Trump was asked on Thursday at a White House roundtable about his plan to crack down on illegal drugs and why he hasn’t asked Congress for military authorization as the bombing campaign progresses.
Why not just ask for a declaration of war if you are going to fight these cartels and Congress is likely to support it? The president was questioned by one reporter.
Although it has previously issued “authorizations for the use of military force” or AUMFs for the president to carry out specific attacks, Congress still has the exclusive authority to authorize military action under the Constitution.
Critics claim that US presidents’ unilateral decisions have been increasingly used to justify military campaigns.
Trump was clear that he needed no such approval when the reporter inquired about it.
“I don’t believe we’ll need to request a declaration of war.” I believe that we will simply murder those who enter our nation with drugs.
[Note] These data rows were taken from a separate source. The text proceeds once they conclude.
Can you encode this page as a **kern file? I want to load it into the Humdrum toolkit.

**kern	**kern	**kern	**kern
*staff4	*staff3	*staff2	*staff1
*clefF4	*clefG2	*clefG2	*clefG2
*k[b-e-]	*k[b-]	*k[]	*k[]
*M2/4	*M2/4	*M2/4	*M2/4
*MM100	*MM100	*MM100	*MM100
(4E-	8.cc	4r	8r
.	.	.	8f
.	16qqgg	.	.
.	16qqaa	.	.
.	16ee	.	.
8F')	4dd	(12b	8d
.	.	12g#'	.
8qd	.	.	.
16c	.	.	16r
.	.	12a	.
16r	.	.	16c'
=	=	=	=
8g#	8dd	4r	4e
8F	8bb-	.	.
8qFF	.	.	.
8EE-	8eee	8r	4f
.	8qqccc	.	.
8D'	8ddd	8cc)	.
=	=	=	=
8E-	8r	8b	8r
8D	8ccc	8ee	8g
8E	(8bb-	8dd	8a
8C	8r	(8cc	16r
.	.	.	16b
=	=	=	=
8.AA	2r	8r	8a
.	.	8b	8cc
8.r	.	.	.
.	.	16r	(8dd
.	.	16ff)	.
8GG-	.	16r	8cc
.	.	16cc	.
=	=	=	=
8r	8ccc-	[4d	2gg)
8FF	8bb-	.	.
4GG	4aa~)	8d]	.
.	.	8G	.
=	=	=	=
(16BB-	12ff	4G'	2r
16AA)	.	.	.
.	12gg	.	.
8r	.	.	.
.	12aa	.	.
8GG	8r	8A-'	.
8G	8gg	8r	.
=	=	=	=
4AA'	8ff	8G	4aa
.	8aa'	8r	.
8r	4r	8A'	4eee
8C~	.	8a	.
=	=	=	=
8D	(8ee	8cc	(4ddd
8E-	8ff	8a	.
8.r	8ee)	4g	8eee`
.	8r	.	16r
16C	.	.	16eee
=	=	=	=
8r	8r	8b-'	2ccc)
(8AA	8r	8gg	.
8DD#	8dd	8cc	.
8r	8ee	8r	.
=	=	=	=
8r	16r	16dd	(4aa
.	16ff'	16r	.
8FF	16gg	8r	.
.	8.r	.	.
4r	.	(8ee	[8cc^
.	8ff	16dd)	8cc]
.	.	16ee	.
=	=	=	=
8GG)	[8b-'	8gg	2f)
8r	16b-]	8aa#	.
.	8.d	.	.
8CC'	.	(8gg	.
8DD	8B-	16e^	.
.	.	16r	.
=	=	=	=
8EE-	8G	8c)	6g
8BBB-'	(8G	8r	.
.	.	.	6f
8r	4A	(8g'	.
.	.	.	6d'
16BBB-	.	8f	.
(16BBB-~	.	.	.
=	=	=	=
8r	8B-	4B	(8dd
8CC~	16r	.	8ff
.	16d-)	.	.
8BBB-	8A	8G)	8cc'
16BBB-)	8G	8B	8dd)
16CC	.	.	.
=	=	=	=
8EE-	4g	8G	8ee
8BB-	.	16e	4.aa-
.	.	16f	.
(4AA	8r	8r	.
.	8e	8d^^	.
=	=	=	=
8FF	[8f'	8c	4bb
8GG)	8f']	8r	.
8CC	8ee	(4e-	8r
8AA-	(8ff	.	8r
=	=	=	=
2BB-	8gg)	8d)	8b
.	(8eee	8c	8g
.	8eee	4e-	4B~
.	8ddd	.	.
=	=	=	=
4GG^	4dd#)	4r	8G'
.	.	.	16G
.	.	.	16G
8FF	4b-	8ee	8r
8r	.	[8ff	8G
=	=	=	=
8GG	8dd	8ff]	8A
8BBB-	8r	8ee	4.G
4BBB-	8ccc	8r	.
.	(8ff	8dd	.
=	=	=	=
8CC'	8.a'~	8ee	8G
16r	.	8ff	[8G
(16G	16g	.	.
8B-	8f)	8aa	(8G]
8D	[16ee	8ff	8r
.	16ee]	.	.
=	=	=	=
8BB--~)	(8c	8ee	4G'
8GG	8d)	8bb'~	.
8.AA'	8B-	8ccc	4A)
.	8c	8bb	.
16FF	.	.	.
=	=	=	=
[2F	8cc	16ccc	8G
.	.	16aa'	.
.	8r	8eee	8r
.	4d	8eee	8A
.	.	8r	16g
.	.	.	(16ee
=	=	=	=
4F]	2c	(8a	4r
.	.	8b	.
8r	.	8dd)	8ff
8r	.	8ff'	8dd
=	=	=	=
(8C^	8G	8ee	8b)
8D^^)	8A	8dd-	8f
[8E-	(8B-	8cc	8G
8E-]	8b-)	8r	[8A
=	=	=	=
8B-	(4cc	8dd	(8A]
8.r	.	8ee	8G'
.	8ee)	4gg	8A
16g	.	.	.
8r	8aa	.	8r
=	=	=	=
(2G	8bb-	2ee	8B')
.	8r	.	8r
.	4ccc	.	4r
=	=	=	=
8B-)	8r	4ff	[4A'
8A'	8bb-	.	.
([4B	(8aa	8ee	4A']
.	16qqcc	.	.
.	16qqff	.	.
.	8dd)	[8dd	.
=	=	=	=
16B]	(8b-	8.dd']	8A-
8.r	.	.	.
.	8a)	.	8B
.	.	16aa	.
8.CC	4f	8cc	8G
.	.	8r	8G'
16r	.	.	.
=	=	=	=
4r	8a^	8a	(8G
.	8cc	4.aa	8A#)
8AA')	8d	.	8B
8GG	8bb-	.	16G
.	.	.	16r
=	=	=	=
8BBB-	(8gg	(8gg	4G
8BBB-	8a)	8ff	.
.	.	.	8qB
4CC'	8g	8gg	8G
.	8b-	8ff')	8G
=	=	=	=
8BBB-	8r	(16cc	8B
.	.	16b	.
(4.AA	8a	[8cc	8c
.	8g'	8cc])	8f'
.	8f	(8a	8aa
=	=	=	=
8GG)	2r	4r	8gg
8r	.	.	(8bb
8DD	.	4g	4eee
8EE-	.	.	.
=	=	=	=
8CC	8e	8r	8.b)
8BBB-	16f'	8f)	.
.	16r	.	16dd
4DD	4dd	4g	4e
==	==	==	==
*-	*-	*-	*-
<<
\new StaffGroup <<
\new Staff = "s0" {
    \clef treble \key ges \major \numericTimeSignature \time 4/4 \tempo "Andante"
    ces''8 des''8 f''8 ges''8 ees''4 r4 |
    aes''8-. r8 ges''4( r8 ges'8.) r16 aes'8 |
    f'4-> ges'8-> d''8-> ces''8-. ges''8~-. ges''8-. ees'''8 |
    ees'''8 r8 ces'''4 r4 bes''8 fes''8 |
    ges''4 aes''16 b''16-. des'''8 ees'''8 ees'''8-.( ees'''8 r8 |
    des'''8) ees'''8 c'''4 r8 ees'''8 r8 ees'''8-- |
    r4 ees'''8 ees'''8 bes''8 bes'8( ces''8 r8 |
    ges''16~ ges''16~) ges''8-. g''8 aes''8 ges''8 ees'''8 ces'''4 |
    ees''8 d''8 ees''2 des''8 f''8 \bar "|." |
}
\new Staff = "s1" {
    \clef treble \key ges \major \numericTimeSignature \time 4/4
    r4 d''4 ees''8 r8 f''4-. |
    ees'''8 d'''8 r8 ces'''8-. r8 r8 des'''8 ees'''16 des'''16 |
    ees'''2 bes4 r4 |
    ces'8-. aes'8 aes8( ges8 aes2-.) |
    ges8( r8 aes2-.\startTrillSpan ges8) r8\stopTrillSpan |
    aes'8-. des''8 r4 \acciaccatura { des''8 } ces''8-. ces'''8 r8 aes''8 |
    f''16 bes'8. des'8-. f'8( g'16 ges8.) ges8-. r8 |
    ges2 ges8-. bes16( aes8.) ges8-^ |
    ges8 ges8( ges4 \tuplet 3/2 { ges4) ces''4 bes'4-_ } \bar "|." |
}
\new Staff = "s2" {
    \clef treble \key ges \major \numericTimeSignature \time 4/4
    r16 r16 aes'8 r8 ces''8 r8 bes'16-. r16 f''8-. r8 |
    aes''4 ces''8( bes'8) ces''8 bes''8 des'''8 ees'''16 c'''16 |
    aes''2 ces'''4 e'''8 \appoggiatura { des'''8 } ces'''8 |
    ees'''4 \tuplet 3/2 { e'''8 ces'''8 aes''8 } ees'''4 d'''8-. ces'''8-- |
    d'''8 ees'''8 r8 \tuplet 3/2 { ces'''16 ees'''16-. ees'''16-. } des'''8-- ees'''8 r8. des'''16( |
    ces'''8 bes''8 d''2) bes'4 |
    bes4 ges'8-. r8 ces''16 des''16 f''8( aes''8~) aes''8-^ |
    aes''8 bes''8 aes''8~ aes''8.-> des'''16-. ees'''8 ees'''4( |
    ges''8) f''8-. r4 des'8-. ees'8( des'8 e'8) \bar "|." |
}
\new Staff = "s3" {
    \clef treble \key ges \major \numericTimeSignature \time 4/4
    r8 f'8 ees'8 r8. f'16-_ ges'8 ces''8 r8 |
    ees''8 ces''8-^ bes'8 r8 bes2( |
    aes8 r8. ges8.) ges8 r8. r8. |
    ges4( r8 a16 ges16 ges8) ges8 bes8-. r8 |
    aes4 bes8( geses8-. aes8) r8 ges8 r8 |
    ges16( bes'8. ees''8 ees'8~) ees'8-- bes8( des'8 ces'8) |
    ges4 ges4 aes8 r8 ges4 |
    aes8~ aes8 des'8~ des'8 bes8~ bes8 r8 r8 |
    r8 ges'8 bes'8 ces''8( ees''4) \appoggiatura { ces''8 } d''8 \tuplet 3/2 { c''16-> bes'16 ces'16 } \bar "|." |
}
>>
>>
OK? We’re going to murder them. At Thursday’s roundtable, Trump responded, “They’re going to be, like, dead.”
Trump had claimed that the number of fatal drug overdoses supported his decision to launch the deadly bombing campaign at a press conference with NATO Secretary-General Mark Rutte the day before.
According to him, “This is a national security issue,” claiming that 300,000 US citizens have lost their lives as a result of the drug trade. And that gives you authority.
However, US government data does not support those statistics. According to preliminary data from the Centers for Disease Control and Prevention, 73, 690 overdose deaths occurred in the US between April and April.